_EXTRACT_:
>>>>>

In Addis Ababa, Ethiopia, this was core to the conversation as policymakers, public officials, pastoralist representatives, experts and researchers convened for a three-day workshop in March 2023. Their mission was to explore how development policy can better accommodate the complexity, flexibility and adaptive capacity of pastoral systems.
Pastoralism is a livelihood that works with the variability in rangelands, which cover 54% of the world’s land surface, to produce animal source foods often where no crops can grow. They are significant contributors to many countries’ economies. In Africa alone, some 270 million pastoralists provide more than half of the continent’s meat and milk.
Pastoralists are also natural stewards of the land, providing important ecosystem services, such as maintaining grasslands and carbon sequestration, maintaining and even increasing biodiversity, cycling nutrients and removing biomass to prevent fires.
But pastoralism is facing increasing climate- and policy-related pressure and challenges – from increased competition for pastures to policies that lump all livestock rearing together – putting the next generation of pastoralists at risk of losing their livelihood.

<<<<<

_WORK ITEM 1_:
Answer each question from the pastoralism passage:
(a) How many days did the Addis Ababa workshop last?
(b) What percentage of the world's land surface do rangelands cover?
(c) Roughly how many pastoralists does the passage count in Africa?
_WORK ITEM 2_:
Write out, word for word, the part of the pastoralism passage that opens with the words containing "Pastoralism is a" and closes with "to prevent fires.".
Draw only on the pastoralism passage for the responses; no outside knowledge is required.

_ENTRIES SHOWN_:
>>>>>

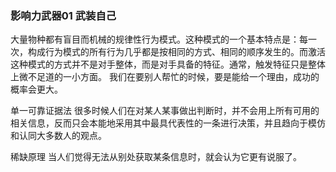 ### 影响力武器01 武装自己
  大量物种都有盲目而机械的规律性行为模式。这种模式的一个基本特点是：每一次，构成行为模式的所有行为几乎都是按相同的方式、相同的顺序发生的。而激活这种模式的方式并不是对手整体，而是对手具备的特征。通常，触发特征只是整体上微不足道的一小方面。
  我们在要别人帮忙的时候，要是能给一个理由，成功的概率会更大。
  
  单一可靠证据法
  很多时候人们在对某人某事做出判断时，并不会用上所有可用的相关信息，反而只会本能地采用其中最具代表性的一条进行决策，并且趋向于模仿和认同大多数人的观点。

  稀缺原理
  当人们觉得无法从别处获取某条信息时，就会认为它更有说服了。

<<<<<

_RESULT 1_:
(a) Three days.
(b) 54%.
(c) Some 270 million.

_RESULT 2_:
Pastoralism is a livelihood that works with the variability in rangelands, which cover 54% of the world’s land surface, to produce animal source foods often where no crops can grow. They are significant contributors to many countries’ economies. In Africa alone, some 270 million pastoralists provide more than half of the continent’s meat and milk.
Pastoralists are also natural stewards of the land, providing important ecosystem services, such as maintaining grasslands and carbon sequestration, maintaining and even increasing biodiversity, cycling nutrients and removing biomass to prevent fires.